**Exercise:**
Starting at the top of the entries below, print each line exactly until the line with "pendant light (bbox=[104, 84, 116, 173]), 3.89" has been printed too.

==== Source material

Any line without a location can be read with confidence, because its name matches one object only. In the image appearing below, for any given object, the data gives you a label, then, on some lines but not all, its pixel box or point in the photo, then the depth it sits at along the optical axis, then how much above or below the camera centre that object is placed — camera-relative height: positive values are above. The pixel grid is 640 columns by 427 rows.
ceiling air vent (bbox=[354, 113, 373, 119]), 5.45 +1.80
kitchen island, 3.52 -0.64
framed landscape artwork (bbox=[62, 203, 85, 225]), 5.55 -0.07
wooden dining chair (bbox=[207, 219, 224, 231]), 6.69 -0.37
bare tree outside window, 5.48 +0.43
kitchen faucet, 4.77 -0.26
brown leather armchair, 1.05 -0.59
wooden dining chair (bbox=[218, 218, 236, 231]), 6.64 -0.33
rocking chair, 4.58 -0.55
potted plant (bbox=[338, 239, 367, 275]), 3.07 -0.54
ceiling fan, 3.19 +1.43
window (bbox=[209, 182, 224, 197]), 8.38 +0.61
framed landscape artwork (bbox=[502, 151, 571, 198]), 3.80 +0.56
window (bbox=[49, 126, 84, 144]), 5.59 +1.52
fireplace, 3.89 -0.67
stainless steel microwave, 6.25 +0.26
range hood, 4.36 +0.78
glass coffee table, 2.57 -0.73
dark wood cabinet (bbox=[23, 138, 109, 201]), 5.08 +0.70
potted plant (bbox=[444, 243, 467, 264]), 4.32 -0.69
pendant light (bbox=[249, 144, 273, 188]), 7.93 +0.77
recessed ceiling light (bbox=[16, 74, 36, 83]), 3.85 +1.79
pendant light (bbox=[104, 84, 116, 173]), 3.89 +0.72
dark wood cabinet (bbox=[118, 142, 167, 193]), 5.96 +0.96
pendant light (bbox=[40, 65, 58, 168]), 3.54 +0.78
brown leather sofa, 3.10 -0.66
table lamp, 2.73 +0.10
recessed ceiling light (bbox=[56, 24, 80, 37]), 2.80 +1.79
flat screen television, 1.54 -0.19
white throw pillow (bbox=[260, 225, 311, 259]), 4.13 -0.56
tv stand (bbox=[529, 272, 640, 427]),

========

**Output of the task:**
Any line without a location can be read with confidence, because its name matches one object only. In the image appearing below, for any given object, the data gives you a label, then, on some lines but not all, its pixel box or point in the photo, then the depth it sits at along the optical axis, then how much above or below the camera centre that object is placed — camera-relative height: positive values are above. The pixel grid is 640 columns by 427 rows.
ceiling air vent (bbox=[354, 113, 373, 119]), 5.45 +1.80
kitchen island, 3.52 -0.64
framed landscape artwork (bbox=[62, 203, 85, 225]), 5.55 -0.07
wooden dining chair (bbox=[207, 219, 224, 231]), 6.69 -0.37
bare tree outside window, 5.48 +0.43
kitchen faucet, 4.77 -0.26
brown leather armchair, 1.05 -0.59
wooden dining chair (bbox=[218, 218, 236, 231]), 6.64 -0.33
rocking chair, 4.58 -0.55
potted plant (bbox=[338, 239, 367, 275]), 3.07 -0.54
ceiling fan, 3.19 +1.43
window (bbox=[209, 182, 224, 197]), 8.38 +0.61
framed landscape artwork (bbox=[502, 151, 571, 198]), 3.80 +0.56
window (bbox=[49, 126, 84, 144]), 5.59 +1.52
fireplace, 3.89 -0.67
stainless steel microwave, 6.25 +0.26
range hood, 4.36 +0.78
glass coffee table, 2.57 -0.73
dark wood cabinet (bbox=[23, 138, 109, 201]), 5.08 +0.70
potted plant (bbox=[444, 243, 467, 264]), 4.32 -0.69
pendant light (bbox=[249, 144, 273, 188]), 7.93 +0.77
recessed ceiling light (bbox=[16, 74, 36, 83]), 3.85 +1.79
pendant light (bbox=[104, 84, 116, 173]), 3.89 +0.72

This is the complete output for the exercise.